A gastronomia ancestral é mais do que cozinhar; é uma prática que envolve hábitos alimentares e tradições passadas de geração em geração, refletindo a identidade cultural. O projeto Fufu Ajayô, idealizado pela Aguiar Conexões Criativas em parceria com o Coletivo da Cidade e apoio da Casa Orí Ayô, busca aproximar essa alimentação do público através de oficinas gratuitas. Essas oficinas são direcionadas a mulheres negras e LGBTQIAPN+ da Cidade Estrutural, combinando gastronomia com gestão de negócios. “Mais do que um curso, o Fufu Ajayô é uma celebração da resistência, do afeto e da potência transformadora das mulheres negras por meio da comida”, destaca Ray Preta, coordenadora do projeto.
Tássia Aguiar, também coordenadora, enfatiza que a gastronomia é uma arte e que a iniciativa visa compartilhar essa visão com as participantes. “Ray e eu somos um casal e abrimos um restaurante vegano. Queremos que outras mulheres negras e periféricas também possam empreender com essa experiência”, explica Tássia. As oficinas têm um impacto profundo, como relata Rosana Mendes, participante do projeto, que após enfrentar um câncer, vê na iniciativa uma forma de se reinventar. “Conhecer essa cultura e me aproximar dessa cozinha tem sido algo maravilhoso”, comenta ela.

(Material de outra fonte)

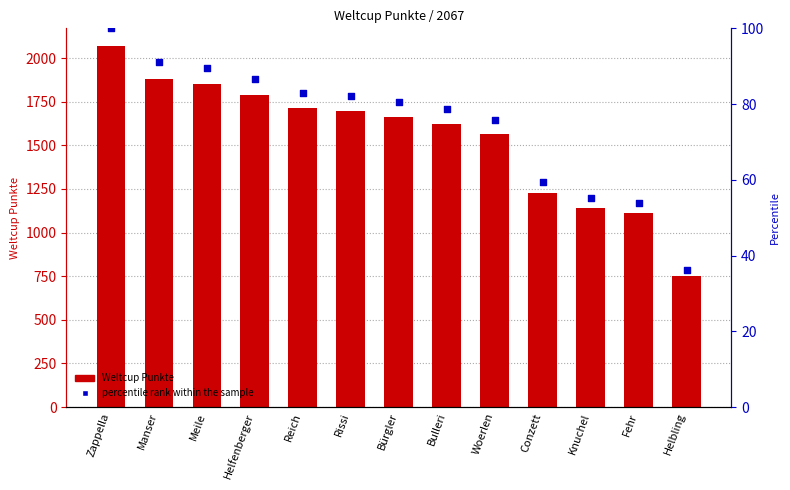

Which series reaches the minimum Y coordinate?

percentile rank within the sample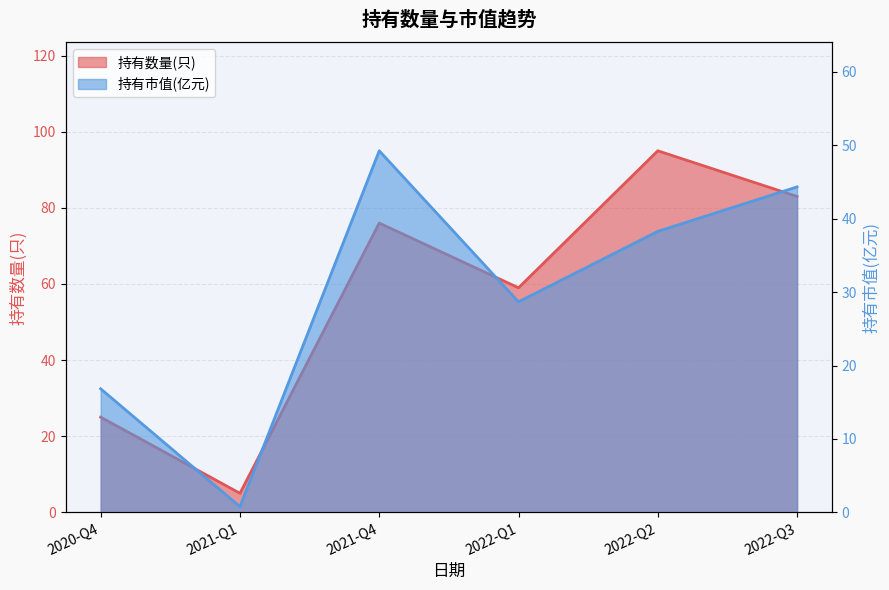

At 2022-Q1, list the series in order from smallest to largest.

持有市值(亿元), 持有数量(只)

Domingas Conceição Silva, outra participante, busca protagonismo na cozinha. “Apesar de baiana, não conheço muito da cultura por trás da gastronomia. Dividir a cozinha com outras mulheres é especial”, diz. As oficinas, que ocorrem durante todo o mês, focam em pratos típicos, sustentabilidade e inclusão. Em uma das sessões, as participantes aprenderam a fazer acarajé com Mãe Francys de Oyá, que destaca o poder empoderador da comida. “Essa comida traz empoderamento e autoestima, transformando tristeza em alegria”, afirma.